— Begin Records provided —

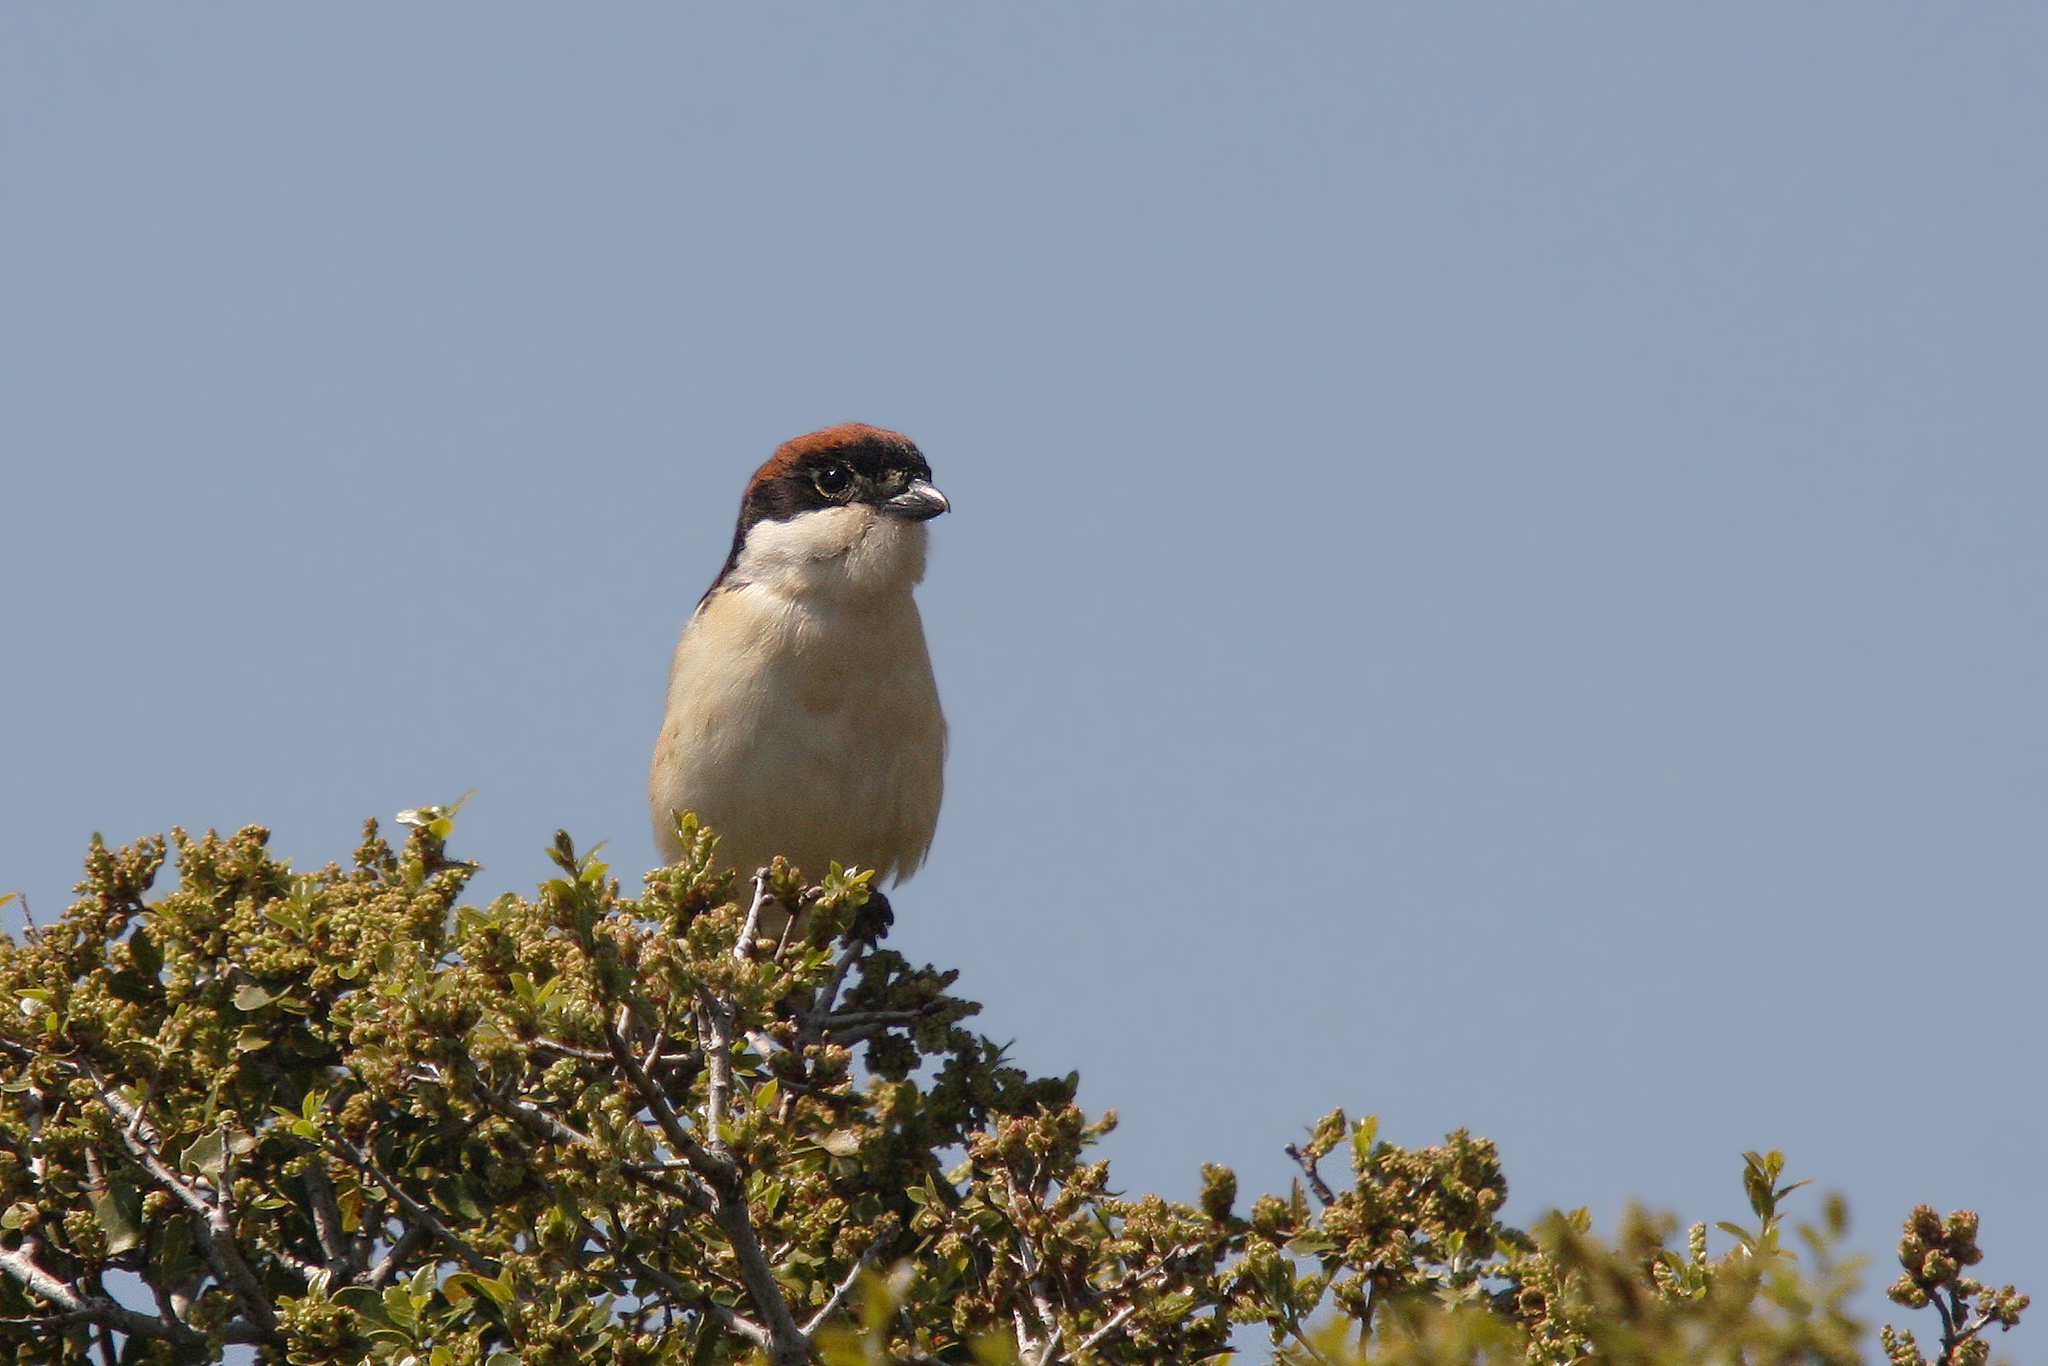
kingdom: Animalia
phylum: Chordata
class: Aves
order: Passeriformes
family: Laniidae
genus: Lanius
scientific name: Lanius senator
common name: Woodchat shrike
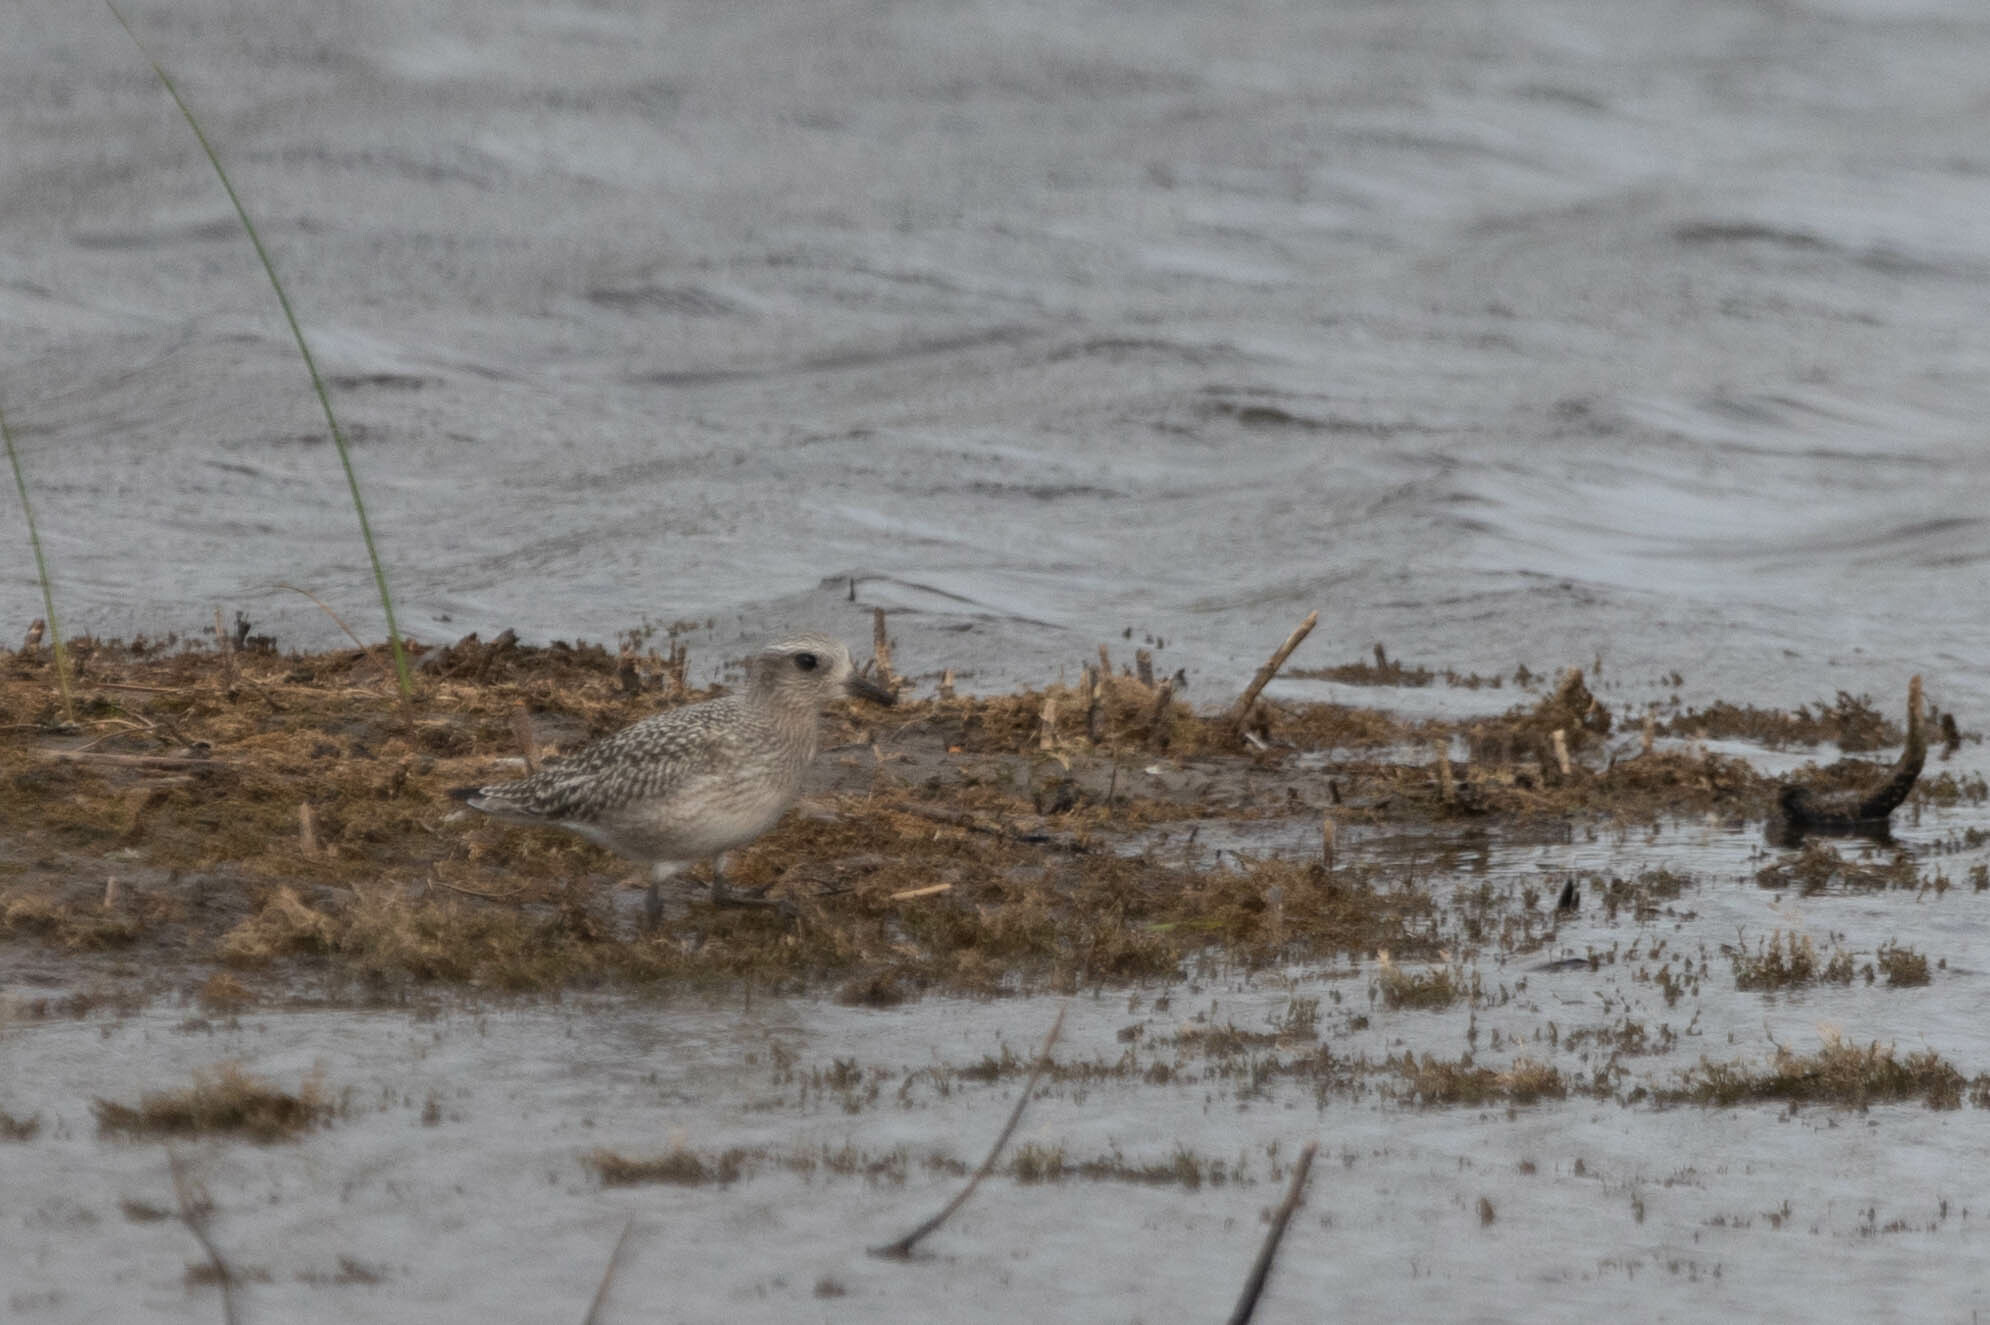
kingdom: Animalia
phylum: Chordata
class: Aves
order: Charadriiformes
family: Charadriidae
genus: Pluvialis
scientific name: Pluvialis squatarola
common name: Grey plover
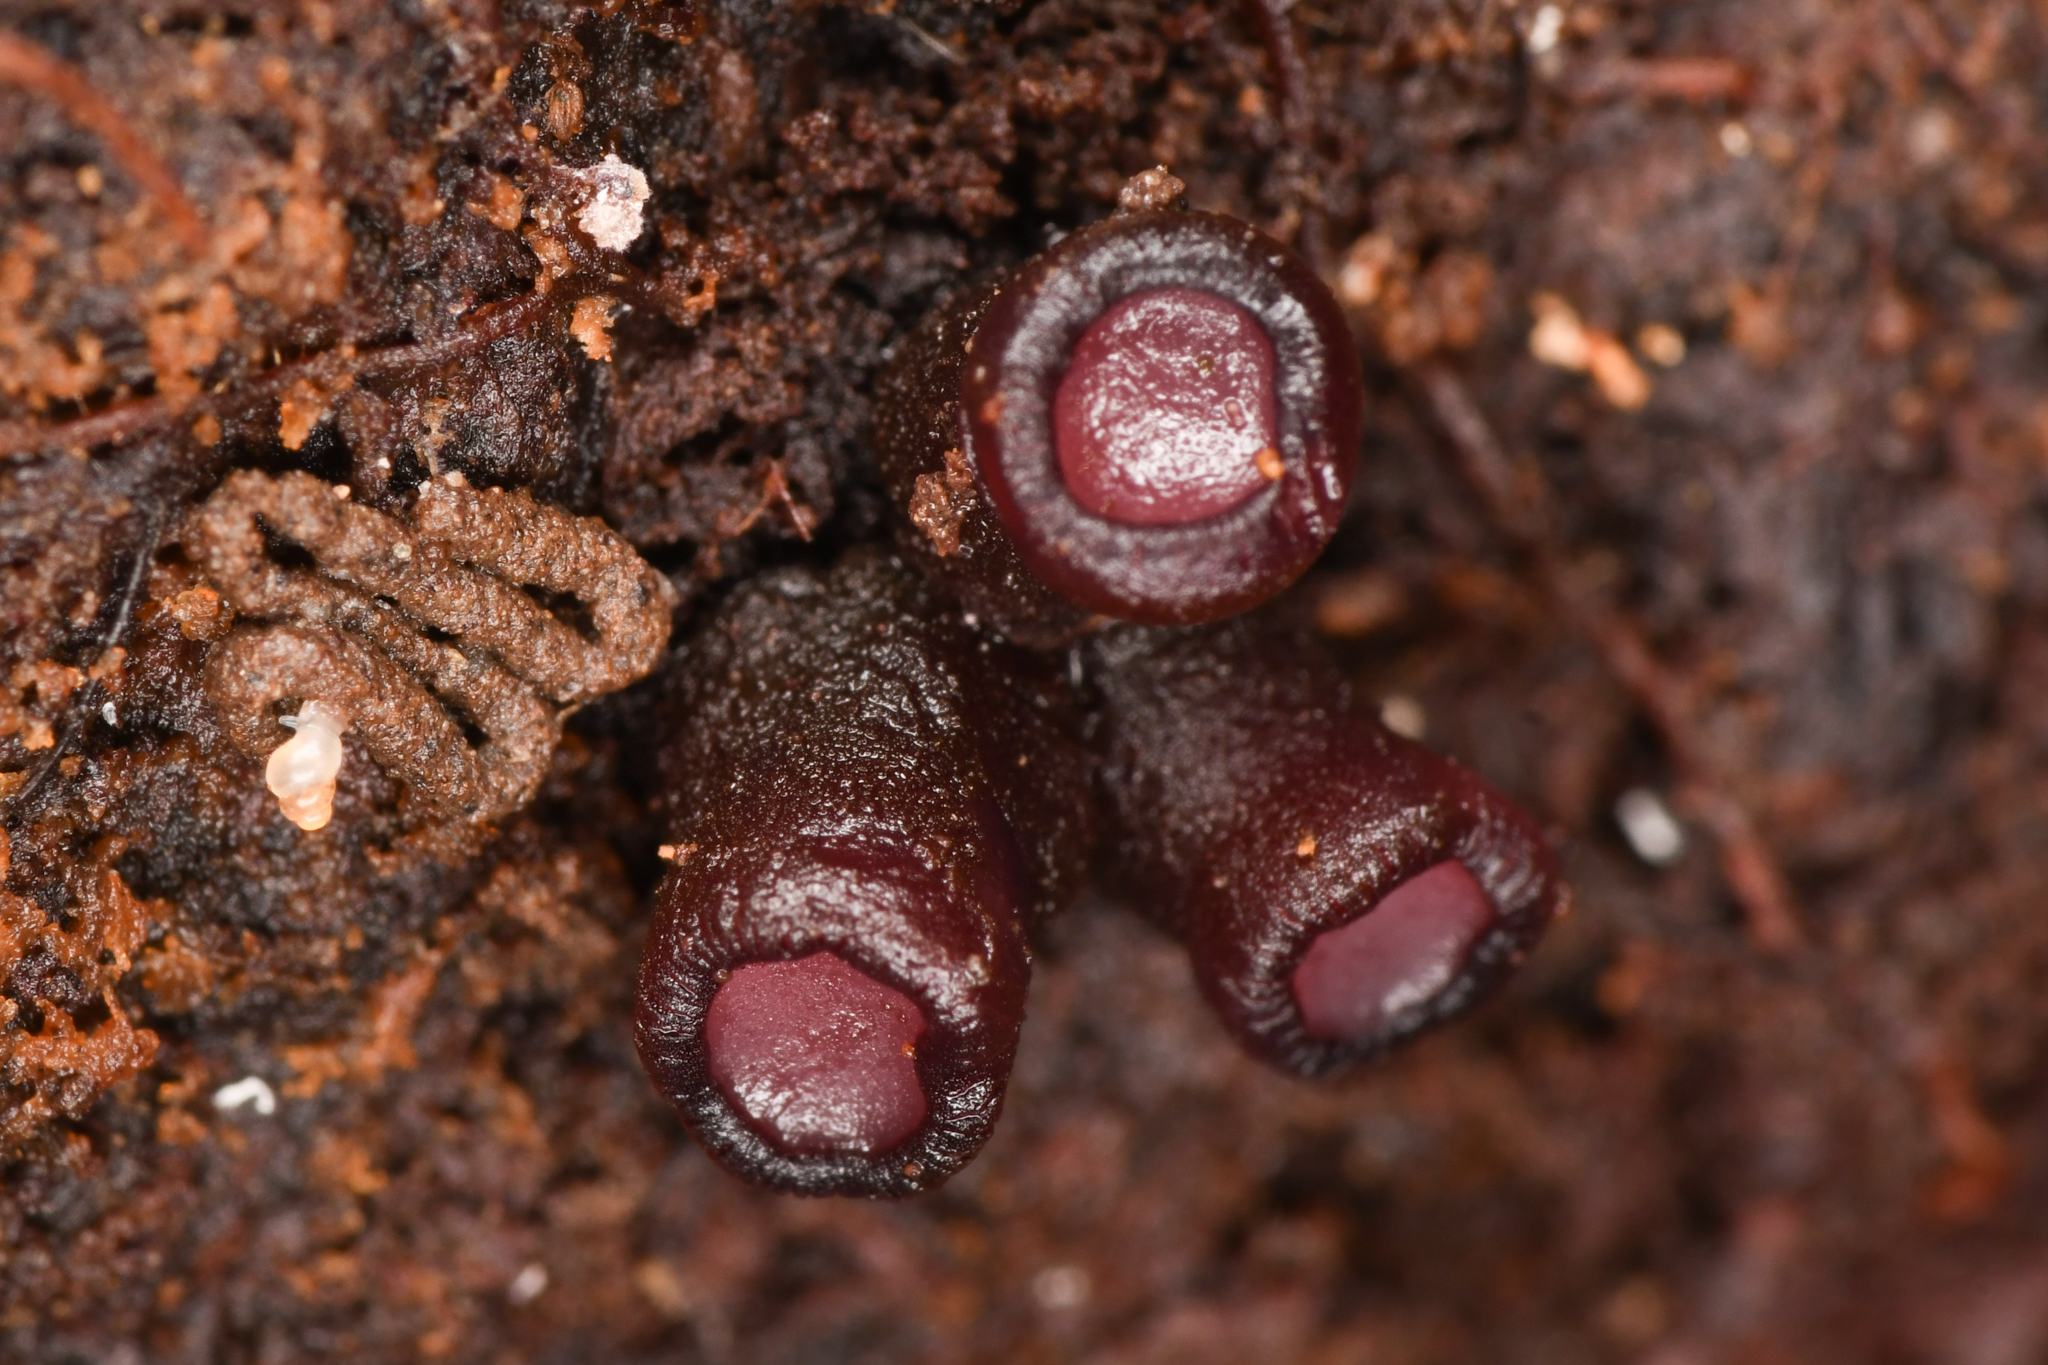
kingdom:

— End Records provided —

● **Task to complete**
Update all of the records above so that every instance of "common name" reads "vernacular name", with everything else left unchanged. Leave the pictures out of your answer.

● **Written response**
kingdom: Animalia
phylum: Chordata
class: Aves
order: Passeriformes
family: Laniidae
genus: Lanius
scientific name: Lanius senator
vernacular name: Woodchat shrike
kingdom: Animalia
phylum: Chordata
class: Aves
order: Charadriiformes
family: Charadriidae
genus: Pluvialis
scientific name: Pluvialis squatarola
vernacular name: Grey plover
kingdom:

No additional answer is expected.